> **DIRECTIVES**:
(a) Answer these questions from the book description below:
(i) Whose concept of ideals is needed to restore unique prime factorization?
(ii) What do we now call the rings whose properties Emmy Noether encapsulated?
(iii) Which prize for mathematical exposition has John Stillwell won?
(b) Write out, word for word, the passage of the book description below that opens with the words containing "John Stillwell is" and closes with "for mathematical exposition.".

Algebraic Number Theory for Beginners: Following a Path From Euclid to Noether

Description

This book introduces algebraic number theory through the problem of generalizing 'unique prime factorization' from ordinary integers to more general domains. Solving polynomial equations in integers leads naturally to these domains, but unique prime factorization may be lost in the process. To restore it, we need Dedekind's concept of ideals. However, one still needs the supporting concepts of algebraic number field and algebraic integer, and the supporting theory of rings, vector spaces, and modules. It was left to Emmy Noether to encapsulate the properties of rings that make unique prime factorization possible, in what we now call Dedekind rings. The book develops the theory of these concepts, following their history, motivating each conceptual step by pointing to its origins, and focusing on the goal of unique prime factorization with a minimum of distraction or prerequisites. This makes a self-contained easy-to-read book, short enough for a one-semester course.

John Stillwell is the author of many books on mathematics; among the best known are Mathematics and its History, Naive Lie Theory, and Elements of Mathematics. He is a member of the inaugural class of Fellows of the American Mathematical Society and winner of the Chauvenet Prize for mathematical exposition.

> **LISTING**:
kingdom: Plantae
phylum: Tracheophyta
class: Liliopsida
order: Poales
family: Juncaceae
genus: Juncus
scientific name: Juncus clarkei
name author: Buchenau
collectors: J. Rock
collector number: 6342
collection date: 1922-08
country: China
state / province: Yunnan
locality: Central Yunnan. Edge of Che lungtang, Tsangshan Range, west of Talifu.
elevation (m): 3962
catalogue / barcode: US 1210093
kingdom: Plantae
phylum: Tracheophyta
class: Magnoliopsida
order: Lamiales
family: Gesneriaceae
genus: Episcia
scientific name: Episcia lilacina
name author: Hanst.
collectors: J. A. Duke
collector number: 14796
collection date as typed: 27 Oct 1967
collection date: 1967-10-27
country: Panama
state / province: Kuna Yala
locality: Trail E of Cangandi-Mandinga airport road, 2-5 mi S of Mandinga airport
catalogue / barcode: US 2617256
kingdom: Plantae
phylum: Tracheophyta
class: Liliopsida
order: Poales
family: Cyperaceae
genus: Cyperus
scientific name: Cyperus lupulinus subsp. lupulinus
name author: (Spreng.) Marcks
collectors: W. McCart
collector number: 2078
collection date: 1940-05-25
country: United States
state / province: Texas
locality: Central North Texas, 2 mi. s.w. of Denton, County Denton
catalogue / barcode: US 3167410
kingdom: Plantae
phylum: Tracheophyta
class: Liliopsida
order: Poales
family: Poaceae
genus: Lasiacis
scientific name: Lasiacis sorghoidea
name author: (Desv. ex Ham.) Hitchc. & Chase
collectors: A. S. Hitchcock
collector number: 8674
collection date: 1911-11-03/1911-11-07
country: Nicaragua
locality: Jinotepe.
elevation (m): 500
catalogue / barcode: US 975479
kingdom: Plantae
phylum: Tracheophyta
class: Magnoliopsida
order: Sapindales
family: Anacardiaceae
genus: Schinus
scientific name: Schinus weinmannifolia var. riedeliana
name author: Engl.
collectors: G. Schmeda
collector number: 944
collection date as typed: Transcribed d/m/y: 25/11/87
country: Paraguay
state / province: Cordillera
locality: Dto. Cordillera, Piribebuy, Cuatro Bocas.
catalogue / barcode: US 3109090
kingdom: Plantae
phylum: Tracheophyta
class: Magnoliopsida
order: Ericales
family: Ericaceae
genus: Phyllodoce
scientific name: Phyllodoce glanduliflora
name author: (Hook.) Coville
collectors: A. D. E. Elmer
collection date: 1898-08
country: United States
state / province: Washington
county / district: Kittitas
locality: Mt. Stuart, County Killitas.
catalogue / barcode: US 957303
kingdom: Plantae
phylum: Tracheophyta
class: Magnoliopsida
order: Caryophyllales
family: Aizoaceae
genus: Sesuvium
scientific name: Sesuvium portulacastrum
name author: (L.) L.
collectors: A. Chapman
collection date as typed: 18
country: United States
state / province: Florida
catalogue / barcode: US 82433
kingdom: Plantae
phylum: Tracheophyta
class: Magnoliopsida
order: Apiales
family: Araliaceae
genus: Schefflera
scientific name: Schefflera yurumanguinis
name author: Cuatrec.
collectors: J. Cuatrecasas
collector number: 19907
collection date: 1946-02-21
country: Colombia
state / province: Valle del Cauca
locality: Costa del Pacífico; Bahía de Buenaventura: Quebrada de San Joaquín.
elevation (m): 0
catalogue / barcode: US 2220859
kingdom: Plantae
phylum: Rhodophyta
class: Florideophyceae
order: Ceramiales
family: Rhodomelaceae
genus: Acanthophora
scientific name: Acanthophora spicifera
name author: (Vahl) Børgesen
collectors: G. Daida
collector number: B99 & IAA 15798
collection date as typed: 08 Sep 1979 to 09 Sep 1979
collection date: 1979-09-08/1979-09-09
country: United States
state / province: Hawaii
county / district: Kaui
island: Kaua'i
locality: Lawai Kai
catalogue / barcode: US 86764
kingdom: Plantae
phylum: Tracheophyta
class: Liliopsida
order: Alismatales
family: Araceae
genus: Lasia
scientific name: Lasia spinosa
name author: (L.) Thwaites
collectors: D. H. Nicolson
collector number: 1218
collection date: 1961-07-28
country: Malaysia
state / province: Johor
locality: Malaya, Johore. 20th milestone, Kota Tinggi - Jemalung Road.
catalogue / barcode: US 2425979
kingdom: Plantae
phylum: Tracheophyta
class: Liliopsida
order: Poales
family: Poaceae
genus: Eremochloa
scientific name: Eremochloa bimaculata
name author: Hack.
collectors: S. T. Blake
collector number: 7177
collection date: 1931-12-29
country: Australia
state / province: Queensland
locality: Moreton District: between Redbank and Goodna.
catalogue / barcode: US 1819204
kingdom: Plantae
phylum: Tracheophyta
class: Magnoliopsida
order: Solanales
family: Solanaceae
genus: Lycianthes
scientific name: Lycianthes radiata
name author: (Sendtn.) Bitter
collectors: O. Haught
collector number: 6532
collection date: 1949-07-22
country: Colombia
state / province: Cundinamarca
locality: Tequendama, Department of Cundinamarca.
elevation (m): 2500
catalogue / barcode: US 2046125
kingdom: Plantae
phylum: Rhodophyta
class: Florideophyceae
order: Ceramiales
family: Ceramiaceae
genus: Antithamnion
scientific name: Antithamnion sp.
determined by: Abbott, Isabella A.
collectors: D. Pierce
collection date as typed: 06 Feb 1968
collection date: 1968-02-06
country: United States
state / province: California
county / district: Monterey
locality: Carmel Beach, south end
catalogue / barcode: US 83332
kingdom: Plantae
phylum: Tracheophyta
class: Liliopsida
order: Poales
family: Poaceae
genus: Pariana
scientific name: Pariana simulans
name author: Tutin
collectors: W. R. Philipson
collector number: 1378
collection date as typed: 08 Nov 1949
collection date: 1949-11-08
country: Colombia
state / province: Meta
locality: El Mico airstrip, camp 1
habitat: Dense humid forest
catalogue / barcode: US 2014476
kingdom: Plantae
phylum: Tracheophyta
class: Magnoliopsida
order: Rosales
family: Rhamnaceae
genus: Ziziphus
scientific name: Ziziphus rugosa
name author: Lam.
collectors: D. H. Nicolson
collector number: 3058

> **RESPONSE LIST**:
(a)
(i) Dedekind's.
(ii) Dedekind rings.
(iii) The Chauvenet Prize.

(b)
John Stillwell is the author of many books on mathematics; among the best known are Mathematics and its History, Naive Lie Theory, and Elements of Mathematics. He is a member of the inaugural class of Fellows of the American Mathematical Society and winner of the Chauvenet Prize for mathematical exposition.